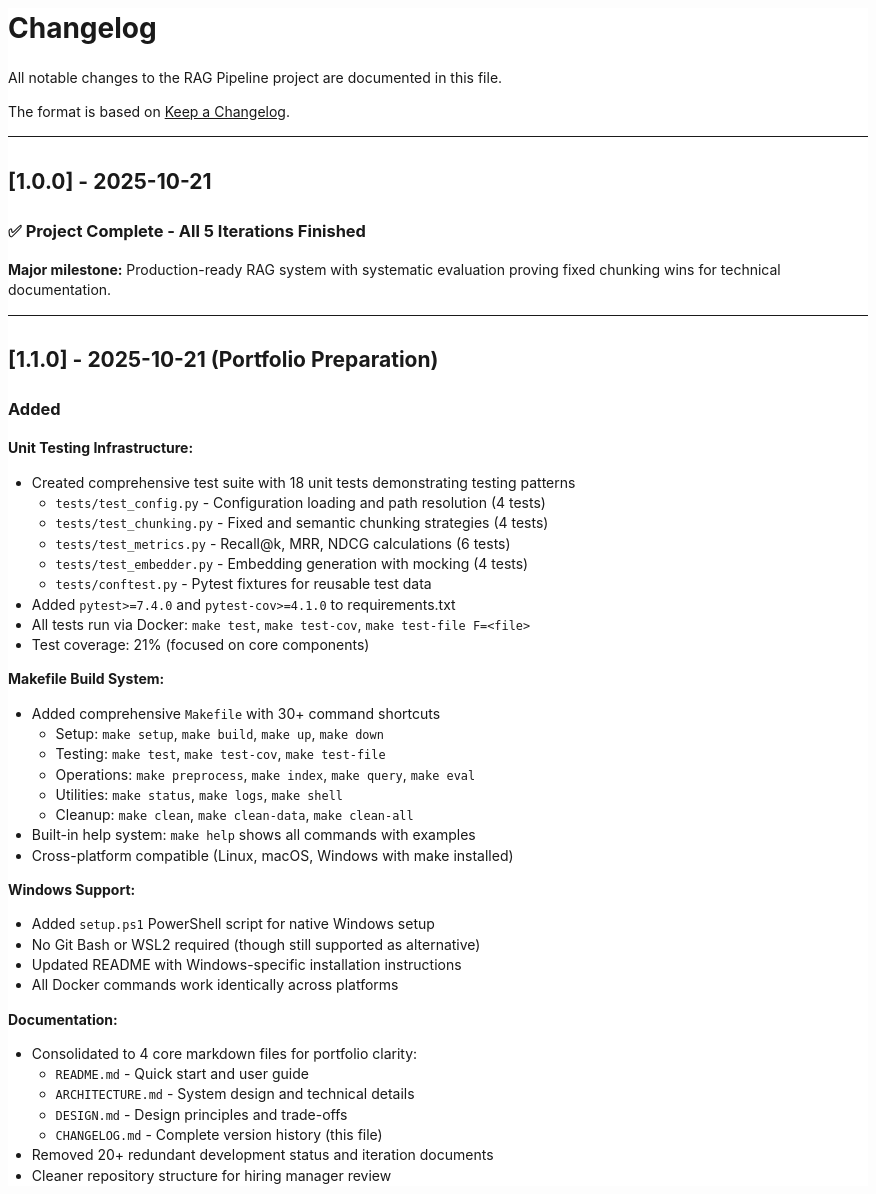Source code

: # Changelog

All notable changes to the RAG Pipeline project are documented in this file.

The format is based on [Keep a Changelog](https://keepachangelog.com/en/1.0.0/).

---

## [1.0.0] - 2025-10-21

### ✅ Project Complete - All 5 Iterations Finished

**Major milestone:** Production-ready RAG system with systematic evaluation proving fixed chunking wins for technical documentation.

---

## [1.1.0] - 2025-10-21 (Portfolio Preparation)

### Added

**Unit Testing Infrastructure:**
- Created comprehensive test suite with 18 unit tests demonstrating testing patterns
  - `tests/test_config.py` - Configuration loading and path resolution (4 tests)
  - `tests/test_chunking.py` - Fixed and semantic chunking strategies (4 tests)  
  - `tests/test_metrics.py` - Recall@k, MRR, NDCG calculations (6 tests)
  - `tests/test_embedder.py` - Embedding generation with mocking (4 tests)
  - `tests/conftest.py` - Pytest fixtures for reusable test data
- Added `pytest>=7.4.0` and `pytest-cov>=4.1.0` to requirements.txt
- All tests run via Docker: `make test`, `make test-cov`, `make test-file F=<file>`
- Test coverage: 21% (focused on core components)

**Makefile Build System:**
- Added comprehensive `Makefile` with 30+ command shortcuts
  - Setup: `make setup`, `make build`, `make up`, `make down`
  - Testing: `make test`, `make test-cov`, `make test-file`
  - Operations: `make preprocess`, `make index`, `make query`, `make eval`
  - Utilities: `make status`, `make logs`, `make shell`
  - Cleanup: `make clean`, `make clean-data`, `make clean-all`
- Built-in help system: `make help` shows all commands with examples
- Cross-platform compatible (Linux, macOS, Windows with make installed)

**Windows Support:**
- Added `setup.ps1` PowerShell script for native Windows setup
- No Git Bash or WSL2 required (though still supported as alternative)
- Updated README with Windows-specific installation instructions
- All Docker commands work identically across platforms

**Documentation:**
- Consolidated to 4 core markdown files for portfolio clarity:
  - `README.md` - Quick start and user guide
  - `ARCHITECTURE.md` - System design and technical details
  - `DESIGN.md` - Design principles and trade-offs
  - `CHANGELOG.md` - Complete version history (this file)
- Removed 20+ redundant development status and iteration documents
- Cleaner repository structure for hiring manager review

..............................

▶ [The problem] Reproduce the material above word for word, leaving out the picture.

▶ [Response to the exercise]
Source code

: # Changelog

All notable changes to the RAG Pipeline project are documented in this file.

The format is based on [Keep a Changelog](https://keepachangelog.com/en/1.0.0/).

---

## [1.0.0] - 2025-10-21

### ✅ Project Complete - All 5 Iterations Finished

**Major milestone:** Production-ready RAG system with systematic evaluation proving fixed chunking wins for technical documentation.

---

## [1.1.0] - 2025-10-21 (Portfolio Preparation)

### Added

**Unit Testing Infrastructure:**
- Created comprehensive test suite with 18 unit tests demonstrating testing patterns
  - `tests/test_config.py` - Configuration loading and path resolution (4 tests)
  - `tests/test_chunking.py` - Fixed and semantic chunking strategies (4 tests)  
  - `tests/test_metrics.py` - Recall@k, MRR, NDCG calculations (6 tests)
  - `tests/test_embedder.py` - Embedding generation with mocking (4 tests)
  - `tests/conftest.py` - Pytest fixtures for reusable test data
- Added `pytest>=7.4.0` and `pytest-cov>=4.1.0` to requirements.txt
- All tests run via Docker: `make test`, `make test-cov`, `make test-file F=<file>`
- Test coverage: 21% (focused on core components)

**Makefile Build System:**
- Added comprehensive `Makefile` with 30+ command shortcuts
  - Setup: `make setup`, `make build`, `make up`, `make down`
  - Testing: `make test`, `make test-cov`, `make test-file`
  - Operations: `make preprocess`, `make index`, `make query`, `make eval`
  - Utilities: `make status`, `make logs`, `make shell`
  - Cleanup: `make clean`, `make clean-data`, `make clean-all`
- Built-in help system: `make help` shows all commands with examples
- Cross-platform compatible (Linux, macOS, Windows with make installed)

**Windows Support:**
- Added `setup.ps1` PowerShell script for native Windows setup
- No Git Bash or WSL2 required (though still supported as alternative)
- Updated README with Windows-specific installation instructions
- All Docker commands work identically across platforms

**Documentation:**
- Consolidated to 4 core markdown files for portfolio clarity:
  - `README.md` - Quick start and user guide
  - `ARCHITECTURE.md` - System design and technical details
  - `DESIGN.md` - Design principles and trade-offs
  - `CHANGELOG.md` - Complete version history (this file)
- Removed 20+ redundant development status and iteration documents
- Cleaner repository structure for hiring manager review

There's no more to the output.